Yours faithfully in the temper of St. Columba,
Siobhan
I had the same reaction to Mario's comment on God not completing His creation. What???
"the Second Vatican Council that brought Catholicism a bright new enlightenment in the 1960s." The intention was to remove mandatory Catholic practices which were considered to be more valid as optional, pious practices, such as meatless Fridays (I still go meatless on most Fridays). Upgrading the language of the mass to the vernacular was a help for understanding. Mario gets it wrong however, since the so-called "spirit of Vatican II" was not meant to throw out the entire culture and popular piety to the point that long-held Catholic practices became nearly extinct over the last 35 years. This is the precise situation we are in now, and the exact reason that Pope Benedict will very likely encourage a return to some of the more beautiful aspects of liturgy which were too hastily discarded. He believes many of the problems in the church is due to a lack of faith; trust in the Lord with all your heart, and great things can and will happen!

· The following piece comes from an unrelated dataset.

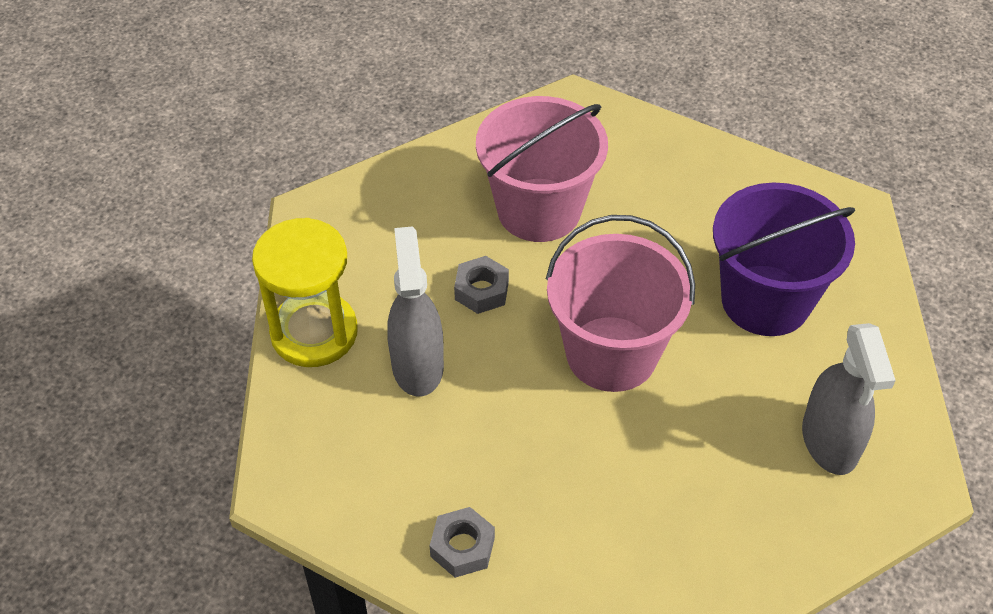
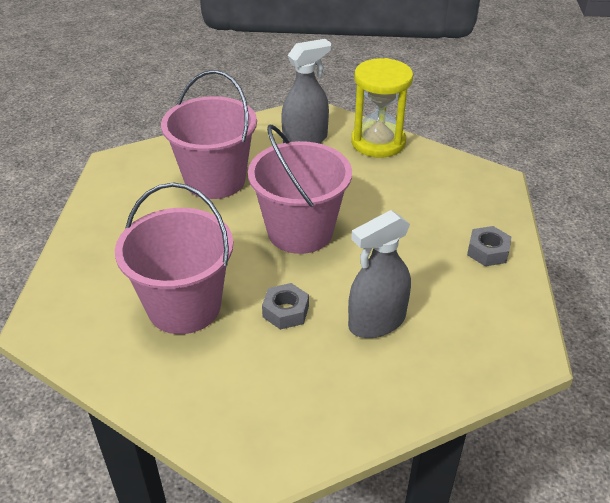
camera: 115 degrees left, 10 degrees down
yellow hourglass [252,218,358,367] -> yellow hourglass moved to [351,58,413,158]
purple bucket [713,182,855,336] -> pink bucket [161,70,257,199]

I will buy what you say about the coffin nails in the CofE, though I don't really know. I'm just saying it may not be possible to cleanse it because the enforcement mechanisms do not exist. It really is NOT one Holy Catholic and Apostolic Church (or part thereof) it is a system in which each diocese is largely a power unto itself. Griswold and the communist/secularists at the top have no power over us but we have no power to shut them up except to withold donations, which I am doing.
I hope Benedict does. I was saying to the other poster that I don't think the Episcopal church can be cleansed because there is no mechanism with which to do it. With the RC there is Excommunication, which seems to have fallen largely out of favor. Let us hope that Benedict revives it.
I will probably join you soon. The Holy Spirit will show me the way.